But in all seriousness, living a non-passing life is not without risks. Like this afternoon...
I was out of salad fixings, so I walked to Trader Joe's for groceries, about a block and a half from my apartment. No incidents, no problems, and I was on my way home, maybe a half block from my front door, when it happened.
A large man, looking like an out of shape linebacker with a patchy beard, was coming the other way. He stopped, blocking the sidewalk. "Hey, you a <obscene reference to gay male>?" Thick accent. Eastern European? Uh oh. Left hand in purse, safety off on the pepper spray. Move toward street. He matches the move. "What the <heck>?", I say. He steps toward me.
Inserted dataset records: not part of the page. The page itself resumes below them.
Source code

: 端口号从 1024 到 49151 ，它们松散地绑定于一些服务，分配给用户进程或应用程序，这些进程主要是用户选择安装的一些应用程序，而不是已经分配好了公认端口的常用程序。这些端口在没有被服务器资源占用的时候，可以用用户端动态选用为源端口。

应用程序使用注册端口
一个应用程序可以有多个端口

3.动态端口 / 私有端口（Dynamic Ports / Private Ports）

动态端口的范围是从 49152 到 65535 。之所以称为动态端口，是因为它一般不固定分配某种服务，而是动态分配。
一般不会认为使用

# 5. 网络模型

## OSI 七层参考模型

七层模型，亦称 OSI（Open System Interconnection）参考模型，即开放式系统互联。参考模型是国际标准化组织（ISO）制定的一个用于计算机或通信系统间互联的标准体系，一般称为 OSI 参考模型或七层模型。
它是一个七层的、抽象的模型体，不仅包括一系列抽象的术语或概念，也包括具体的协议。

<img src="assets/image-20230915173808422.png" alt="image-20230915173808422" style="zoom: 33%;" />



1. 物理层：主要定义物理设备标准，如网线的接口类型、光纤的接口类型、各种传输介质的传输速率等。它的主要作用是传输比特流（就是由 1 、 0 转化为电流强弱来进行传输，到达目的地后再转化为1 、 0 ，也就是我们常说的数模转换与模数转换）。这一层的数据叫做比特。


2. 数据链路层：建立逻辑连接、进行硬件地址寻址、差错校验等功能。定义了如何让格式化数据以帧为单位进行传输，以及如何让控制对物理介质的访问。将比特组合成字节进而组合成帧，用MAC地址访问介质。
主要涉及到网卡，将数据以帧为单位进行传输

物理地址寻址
I pull out the canister, aim, nozzle toward his eyes, ready to fire, sweep, and run. "Hey, no pepper! I like <obscenity>!"
He steps back, and I bolt through right lane and past him. He laughs.
Maybe I'm making too much of this. Maybe he's a really nice man who just wanted to give a <obscenity> a big friendly hug. Maybe I'm just being terribly unaccepting of an alternative lifestyle. I don't think so. This had a really, really bad vibe to it. His posture was aggressive and threatening. Perhaps that is just the way of his people. It didn't come across to me that way.
It's been about 6 months since the last time I felt threatened, and that was by a vehicle that seemed to be pacing and following me late one evening. This was more personal.
I'm home, in a secure building, doors locked now. It still bothers me. I was feeling so good today, and then this happened, in a supposedly LGBT friendly area of a definitely LGBT friendly state.
Living a non-passing life has risks. I'd like to live long enough to be that old lady in curlers, with unicorns and rainbows on the Depends. This is why I want so very much to pass. Being non-passing and having to live in hiding, or in fear of simply being able to walk to the grocery store shouldn't be a part of living an 'authentic life'. Yes, ciswomen face risks. Trans women who don't pass face those same risks and more.